En pocos fines e inicios de sexenio como en los de López Obrador y de Claudia Sheinbaum el partido oficial y sus presidentes han mostrado un apetito reformador tan desenfrenado como el que hemos vivido en estos dos primeros meses de la LXVI Legislatura. En ninguno, de nuestra efímera democracia, se han aprobado tantas iniciativas sin moverles una coma salvo para corregir sus propios deslices. En ninguno, con la celeridad y descuido en forma y fondo de iniciativas con un potencial tan dañino.
Ni siquiera con Peña Nieto y su Pacto por México que incluía 95 acciones la mitad de las cuales correspondían al Poder Legislativo. Un pacto, dicho sea de paso, entre el partido oficial y las oposiciones. Un pacto basado en la inclusión de las agendas de todas las fuerzas políticas. Un pacto que ampliaba la democracia.
En los dos meses de la legislatura que comenzó el 1° de septiembre de este año se han aprobado las 8 iniciativas de reforma constitucional presentadas por el Poder Ejecutivo y las 15 presentadas por Morena. No es sólo el número sino la profundidad de la mayoría de estas iniciativas entre las que sin duda destacan la reforma al Poder Judicial y la llamada “supremacía constitucional” que establece la inimpugnabilidad de las reformas constitucionales ya sea por la forma en la que fueron aprobadas o por su contenido.

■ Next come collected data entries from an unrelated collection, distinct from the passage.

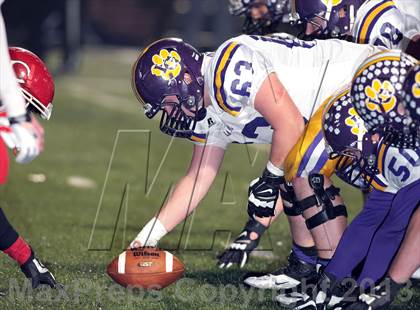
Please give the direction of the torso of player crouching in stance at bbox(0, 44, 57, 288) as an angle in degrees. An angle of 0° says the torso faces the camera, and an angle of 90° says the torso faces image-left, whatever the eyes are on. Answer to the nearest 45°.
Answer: approximately 270°

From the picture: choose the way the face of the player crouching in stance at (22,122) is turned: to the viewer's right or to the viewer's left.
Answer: to the viewer's right

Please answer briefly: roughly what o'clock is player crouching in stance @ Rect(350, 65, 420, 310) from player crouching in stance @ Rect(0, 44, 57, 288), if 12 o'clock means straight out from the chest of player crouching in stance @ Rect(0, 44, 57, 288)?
player crouching in stance @ Rect(350, 65, 420, 310) is roughly at 1 o'clock from player crouching in stance @ Rect(0, 44, 57, 288).

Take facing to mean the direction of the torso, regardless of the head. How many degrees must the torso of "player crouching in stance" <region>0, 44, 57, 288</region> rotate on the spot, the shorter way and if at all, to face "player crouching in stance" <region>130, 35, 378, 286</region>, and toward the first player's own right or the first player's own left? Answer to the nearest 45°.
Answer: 0° — they already face them

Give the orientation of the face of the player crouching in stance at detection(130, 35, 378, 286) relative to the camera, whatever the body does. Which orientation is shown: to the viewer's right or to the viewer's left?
to the viewer's left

A partir de ayer y hacia adelante, la Suprema Corte no tendrá el carácter tribunal constitucional con la facultad de frenar lo que a la aplanadora morenista se le ocurra y como se le ocurra. Si el voto de un diputado fantasma es contabilizado, aunque materialmente no hubiese podido votar por encontrarse fuera del país, mala tarde. Si su voto hubiese sido el definitorio no habría recurso que valiera para frenar la reforma constitucional.
Si se anula la libertad de expresión, la igualdad de género o el derecho de huelga, no importa. Así lo quiso el Poder Legislativo que se ha vuelto el poder supremo. Bien harían en cambiar el artículo 49 de nuestra Constitución que dice que “El Supremo Poder de la Federación se divide, para su ejercicio en Legislativo, Ejecutivo y Judicial”.
El Supremo poder de la federación ha pasado a residir en una mayoría ganada a la mala en el Poder Legislativo y éste a ser un hijo obediente del Ejecutivo.
El pueblo ha pasado a ser la presidenta de la República, los 364 diputados de la alianza morenista y los 86 senadores (incluidas las dos desertoras del PRD y Yunes). Ellos y ellas encarnan al pueblo. En el futuro, porque hoy no lo son, se les unirá la mayoría calificada de ministros de la Corte, los presidentes de los órganos de administración del Poder Judicial y del Tribunal de Disciplina y la mayoría de los más de 1500 jueces magistrados.
Anunció el diputado Monreal que aún hay más. Ya ha sido programada la sesión para la “desaparición-fusión” de los órganos de autonomía constitucional y lo que se acumule antes de la aprobación de la Ley de Ingresos y el Presupuesto de Egresos a la que, previsiblemente, tampoco se le moverá una coma.
Falta una sola brazada para llegar a la meta: la reforma electoral anunciada por AMLO, con las modificaciones que le pudiera hacer la presidenta Sheinbaum.
Si se mantiene la idea de desaparecer a los diputados de representación proporcional, quedarán sentadas las bases para el regreso del partido casi-único.